__RECORDS FOR PROCESSING__.
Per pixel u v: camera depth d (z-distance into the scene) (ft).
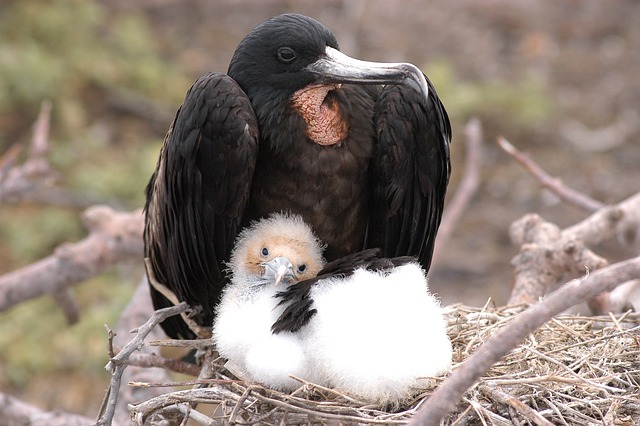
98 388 55.11
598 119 73.46
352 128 28.50
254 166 27.81
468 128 45.32
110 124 70.49
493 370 26.04
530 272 33.73
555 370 25.96
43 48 72.28
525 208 65.72
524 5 87.15
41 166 39.83
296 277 27.63
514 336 19.71
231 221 28.12
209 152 27.58
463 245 63.31
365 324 25.27
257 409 25.16
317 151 28.25
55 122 69.31
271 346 25.81
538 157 70.03
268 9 83.82
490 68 77.92
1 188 39.52
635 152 70.44
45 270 37.86
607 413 24.02
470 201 66.44
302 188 28.48
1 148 67.67
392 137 28.32
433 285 60.34
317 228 28.91
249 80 28.53
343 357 25.04
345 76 27.94
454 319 29.19
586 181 67.72
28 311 57.98
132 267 60.90
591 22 84.89
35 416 36.09
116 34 75.82
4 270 61.05
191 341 27.63
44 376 55.52
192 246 28.60
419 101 28.45
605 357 26.45
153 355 29.27
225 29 81.35
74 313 39.37
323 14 82.38
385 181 28.71
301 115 28.22
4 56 69.62
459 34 82.33
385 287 26.04
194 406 26.07
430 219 29.78
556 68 78.79
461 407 24.59
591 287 19.51
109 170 65.67
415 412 24.54
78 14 74.49
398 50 79.25
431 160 29.07
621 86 77.05
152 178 31.99
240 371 26.53
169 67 75.97
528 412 23.59
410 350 24.99
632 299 36.06
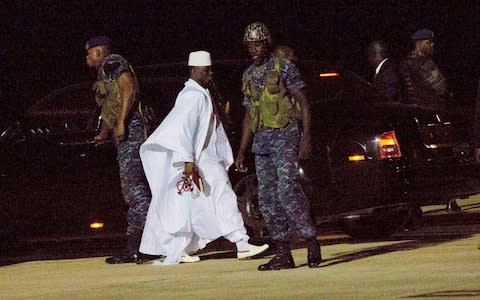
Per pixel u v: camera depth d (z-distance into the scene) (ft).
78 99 123.85
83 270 110.93
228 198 112.27
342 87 124.77
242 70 123.54
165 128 110.42
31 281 104.42
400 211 123.13
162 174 112.06
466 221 136.15
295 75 100.68
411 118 117.70
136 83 115.24
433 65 138.82
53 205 122.83
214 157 112.16
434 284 87.97
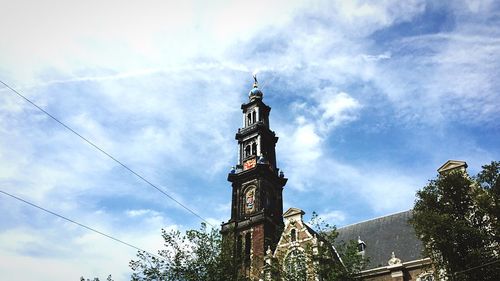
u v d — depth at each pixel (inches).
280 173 2385.6
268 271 1397.6
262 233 1988.2
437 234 1076.5
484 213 1092.5
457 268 1063.0
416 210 1198.3
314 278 1268.5
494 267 1005.2
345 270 1258.0
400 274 1518.2
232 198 2236.7
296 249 1686.8
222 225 2132.1
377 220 1895.9
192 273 1286.9
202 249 1334.9
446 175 1205.7
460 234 1063.0
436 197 1172.5
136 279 1279.5
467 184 1153.4
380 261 1656.0
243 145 2412.6
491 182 1116.5
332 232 1338.6
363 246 1754.4
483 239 1044.5
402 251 1641.2
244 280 1391.5
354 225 1945.1
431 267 1316.4
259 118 2485.2
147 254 1315.2
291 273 1330.0
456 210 1139.3
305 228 1734.7
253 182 2215.8
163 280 1283.2
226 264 1341.0
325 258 1283.2
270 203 2217.0
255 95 2591.0
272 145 2454.5
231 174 2276.1
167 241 1333.7
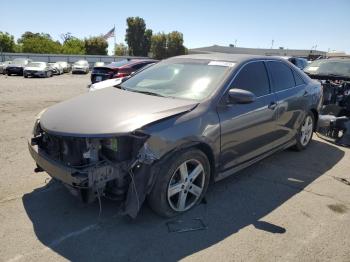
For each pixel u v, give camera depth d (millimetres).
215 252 3051
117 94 4109
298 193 4285
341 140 6461
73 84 19422
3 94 12984
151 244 3135
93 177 3020
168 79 4375
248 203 3971
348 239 3320
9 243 3064
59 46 73750
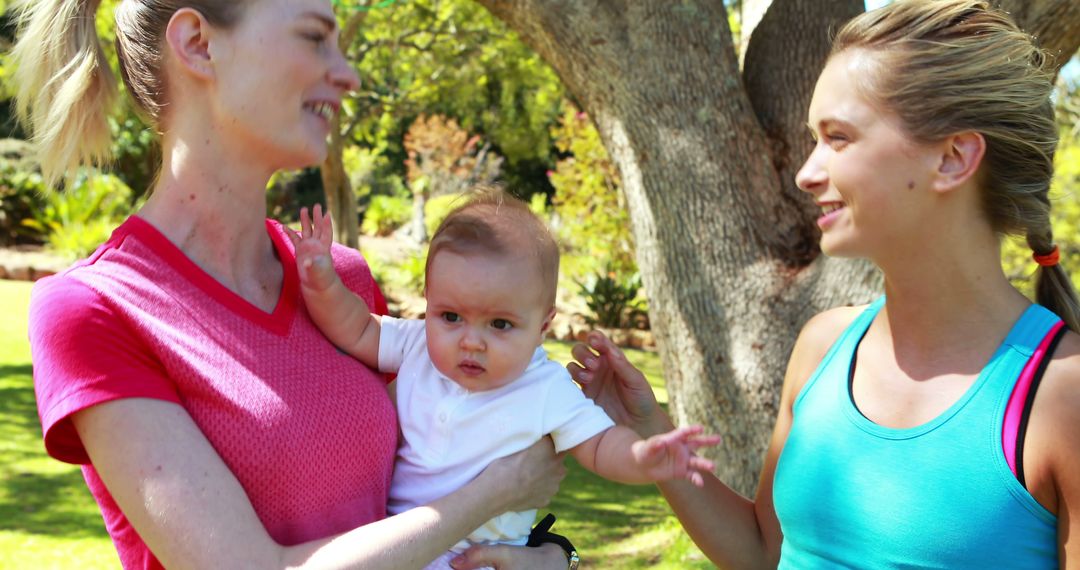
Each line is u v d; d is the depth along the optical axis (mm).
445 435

__TASK TO CARRY OUT__.
Print, with pictures removed, exactly the lines of the records above from the top through the line containing "385 181 28.71".

__OUTPUT__.
Per pixel u v: camera depth d (z-distance into the scene) (ft).
98 388 55.11
598 119 73.46
352 128 28.50
254 166 27.81
468 128 45.32
110 124 70.49
493 370 26.04
530 272 33.73
555 370 25.96
43 48 72.28
525 208 65.72
524 5 87.15
41 166 39.83
296 277 27.63
514 336 19.71
231 221 28.12
209 152 27.58
463 245 63.31
365 324 25.27
257 409 25.16
317 151 28.25
55 122 69.31
271 346 25.81
538 157 70.03
268 9 83.82
490 68 77.92
1 188 39.52
635 152 70.44
45 270 37.86
607 413 24.02
470 201 66.44
302 188 28.48
1 148 67.67
392 137 28.32
433 285 60.34
317 228 28.91
249 80 28.53
343 357 25.04
345 76 27.94
454 319 29.19
586 181 67.72
28 311 57.98
132 267 60.90
591 22 84.89
35 416 36.09
116 34 75.82
4 270 61.05
191 341 27.63
44 376 55.52
192 246 28.60
419 101 28.45
605 357 26.45
153 355 29.27
225 29 81.35
74 313 39.37
323 14 82.38
385 181 28.71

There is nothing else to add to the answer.